Australia says Europe let security slip
Sydney - Australian Prime Minister Malcolm Turnbull said Wednesday that Europe had "allowed security to slip", as he questioned the EU's Schengen passport-free zone in the wake of the Brussels attacks.
Turnbull's comments came as Belgium's neighbours France, Germany and the Netherlands tightened border security after some 35 people were killed in Belgium's worst extremist assault.
Security at Australia's major airports, including Sydney, Melbourne and Canberra, was increased in the wake of the European attacks, police said.
Turnbull said that while it was up to Europe to set its policies, his nation's border protection measures and domestic security arrangements "are much stronger than they are in Europe, where regrettably they allowed security to slip".

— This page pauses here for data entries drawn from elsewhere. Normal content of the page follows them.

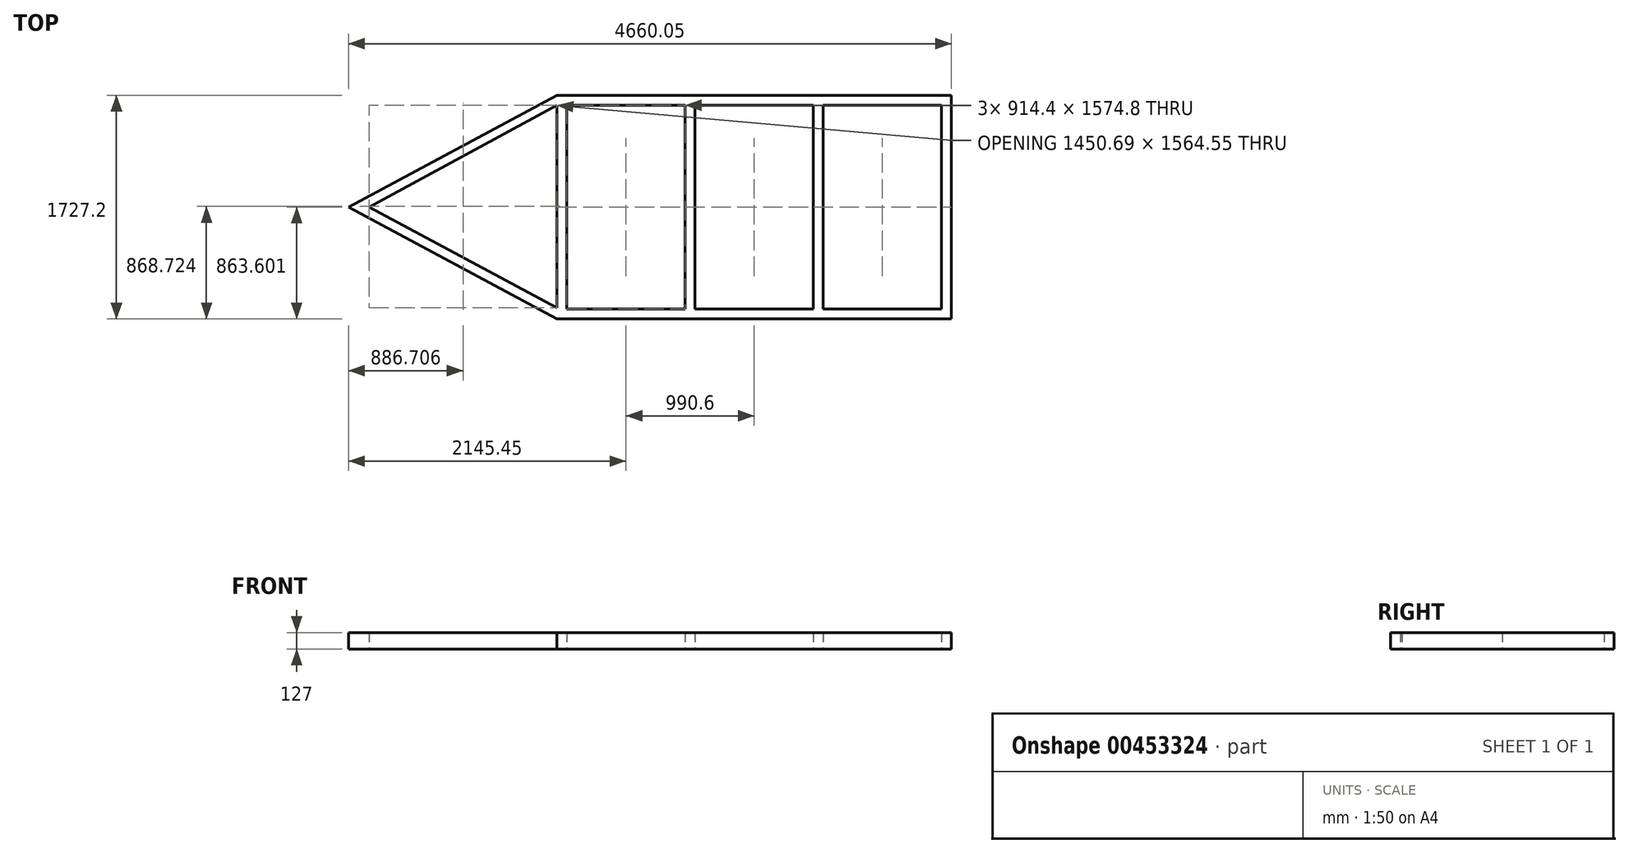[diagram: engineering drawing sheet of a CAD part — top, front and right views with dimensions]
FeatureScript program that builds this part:
annotation { "Feature Type Name" : "Feature", "Feature Type Description" : "" }
export const myFeature = defineFeature(function(context is Context, id is Id, definition is map)
    precondition{}
    {
        {
            var Q0;
            Q0=qCreatedBy(makeId("Top.planeOp"),FACE);
            var sketch = newSketch(context, id + "F0", { "sketchPlane" : qUnion([Q0])});
            skLineSegment(sketch, "E0.bottom", {"start": v(-476.31, 291.03) * mm, "end": v(2571.69, 291.03) * mm});
            skLineSegment(sketch, "E0.top", {"start": v(-476.31, -1436.17) * mm, "end": v(2571.69, -1436.17) * mm});
            skLineSegment(sketch, "E0.left", {"start": v(-476.31, 291.03) * mm, "end": v(-476.31, -1436.17) * mm});
            skLineSegment(sketch, "E0.right", {"start": v(2571.69, 291.03) * mm, "end": v(2571.69, -1436.17) * mm});
            skLineSegment(sketch, "E1.bottom", {"start": v(-400.11, 214.83) * mm, "end": v(2495.49, 214.83) * mm});
            skLineSegment(sketch, "E1.top", {"start": v(-400.11, -1359.97) * mm, "end": v(2495.49, -1359.97) * mm});
            skLineSegment(sketch, "E1.left", {"start": v(-400.11, 214.83) * mm, "end": v(-400.11, -1359.97) * mm});
            skLineSegment(sketch, "E1.right", {"start": v(2495.49, 214.83) * mm, "end": v(2495.49, -1359.97) * mm});
            skLineSegment(sketch, "E2", {"start": v(-476.31, 291.03) * mm, "end": v(-2088.36, -572.57) * mm});
            skLineSegment(sketch, "E3", {"start": v(-476.31, -1436.17) * mm, "end": v(-2088.36, -572.57) * mm});
            skLineSegment(sketch, "E4", {"start": v(-476.31, 214.83) * mm, "end": v(-1927, -572.57) * mm});
            skLineSegment(sketch, "E5", {"start": v(-1927, -572.57) * mm, "end": v(-476.31, -1349.72) * mm});
            skLineSegment(sketch, "E6", {"start": v(514.29, 214.83) * mm, "end": v(514.29, -1359.97) * mm});
            skLineSegment(sketch, "E7", {"start": v(590.49, 214.83) * mm, "end": v(590.49, -1359.97) * mm});
            skLineSegment(sketch, "E8", {"start": v(1504.89, 214.83) * mm, "end": v(1504.89, -1359.97) * mm});
            skLineSegment(sketch, "E9", {"start": v(1581.09, 214.83) * mm, "end": v(1581.09, -1359.97) * mm});
            skSolve(sketch);
        }
        {
            var Q0;
            {var subQ0=sQuery(id+"F0.wireOp",EDGE,"E2");Q0=makeQuery(id+"F0.imprint","IMPRINT",FACE,{"disambiguationData":[TD([[makeQuery(id+"F0.imprint","IMPRINT",EDGE,{"derivedFrom":subQ0}),1.0]])]});}
            var Q1;
            {var subQ13=sQuery(id+"F0.wireOp",EDGE,"E0.bottom");Q1=makeQuery(id+"F0.imprint","IMPRINT",FACE,{"disambiguationData":[TD([[makeQuery(id+"F0.imprint","IMPRINT",EDGE,{"derivedFrom":subQ13}),-1.0]])]});}
            var Q2;
            {var subQ0=sQuery(id+"F0.wireOp",EDGE,"E6");Q2=makeQuery(id+"F0.imprint","IMPRINT",FACE,{"disambiguationData":[TD([[makeQuery(id+"F0.imprint","IMPRINT",EDGE,{"derivedFrom":subQ0}),1.0]])]});}
            var Q3;
            {var subQ0=sQuery(id+"F0.wireOp",EDGE,"E8");Q3=makeQuery(id+"F0.imprint","IMPRINT",FACE,{"disambiguationData":[TD([[makeQuery(id+"F0.imprint","IMPRINT",EDGE,{"derivedFrom":subQ0}),1.0]])]});}
            extrude(context, id + "F1", {"entities" : qUnion([Q0, Q1, Q2, Q3]), "depth" : 127 * mm});
        }
    });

"That weakness in European security is not unrelated to the problems they've been having in recent times," he told the Australian Broadcasting Corporation, alluding to the wave of migrants who have flooded into the continent, many of them from Syria.

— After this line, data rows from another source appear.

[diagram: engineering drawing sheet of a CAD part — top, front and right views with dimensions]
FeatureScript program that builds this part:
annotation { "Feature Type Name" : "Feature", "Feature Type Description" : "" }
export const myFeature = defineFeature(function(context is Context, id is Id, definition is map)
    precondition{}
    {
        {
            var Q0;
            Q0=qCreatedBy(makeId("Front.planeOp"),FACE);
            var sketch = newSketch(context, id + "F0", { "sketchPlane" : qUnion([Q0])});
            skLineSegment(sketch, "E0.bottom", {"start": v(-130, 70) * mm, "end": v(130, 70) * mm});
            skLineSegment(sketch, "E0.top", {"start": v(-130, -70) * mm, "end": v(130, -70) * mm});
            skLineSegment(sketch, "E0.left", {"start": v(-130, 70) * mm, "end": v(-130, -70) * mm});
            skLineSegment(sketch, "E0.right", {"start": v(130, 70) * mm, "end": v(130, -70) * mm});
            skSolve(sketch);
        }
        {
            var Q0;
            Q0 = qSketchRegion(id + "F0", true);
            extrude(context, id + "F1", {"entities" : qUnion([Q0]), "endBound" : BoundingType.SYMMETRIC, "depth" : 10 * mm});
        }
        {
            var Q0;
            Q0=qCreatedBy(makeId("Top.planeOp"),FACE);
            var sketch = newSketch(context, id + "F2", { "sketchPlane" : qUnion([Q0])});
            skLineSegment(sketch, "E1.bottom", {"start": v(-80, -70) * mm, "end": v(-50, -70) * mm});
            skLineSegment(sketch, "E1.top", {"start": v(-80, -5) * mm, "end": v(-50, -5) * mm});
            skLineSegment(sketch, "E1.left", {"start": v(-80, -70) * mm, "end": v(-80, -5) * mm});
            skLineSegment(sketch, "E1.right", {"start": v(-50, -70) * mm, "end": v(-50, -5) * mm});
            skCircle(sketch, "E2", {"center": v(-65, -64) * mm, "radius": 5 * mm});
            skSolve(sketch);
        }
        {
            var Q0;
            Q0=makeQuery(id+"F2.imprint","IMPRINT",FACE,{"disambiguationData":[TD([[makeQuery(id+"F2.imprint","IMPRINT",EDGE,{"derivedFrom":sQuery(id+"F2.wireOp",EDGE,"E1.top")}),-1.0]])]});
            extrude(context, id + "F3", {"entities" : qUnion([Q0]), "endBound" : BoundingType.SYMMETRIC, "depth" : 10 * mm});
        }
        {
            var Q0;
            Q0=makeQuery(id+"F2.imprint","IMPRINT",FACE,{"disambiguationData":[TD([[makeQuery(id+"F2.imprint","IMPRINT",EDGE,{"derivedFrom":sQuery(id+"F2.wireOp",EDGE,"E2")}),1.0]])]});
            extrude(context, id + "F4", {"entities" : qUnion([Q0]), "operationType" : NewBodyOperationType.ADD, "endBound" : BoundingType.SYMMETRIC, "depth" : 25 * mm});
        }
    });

Turnbull added that the open-borders Schengen travel regime, which covers 26 European countries, meant "people are able to freely travel across borders within Europe -- that poses security challenges, coupled with clearly very porous external borders as we've seen plenty of evidence of that".
"My point really was to say that those arrangements have security consequences," he told reporters in Sydney.
The Schengen agreement, considered a symbol of European unity and prosperity, has been under scrutiny amid the unprecedented influx of migrants, and revelations that some of the jihadists in November's Paris attacks which killed 130 people came from Belgium.
Both the Brussels and Paris attacks were claimed by the Islamic State group.
IS using refugee crisisTurnbull added that intelligence showed IS was "using the refugee crisis to send operatives into Europe".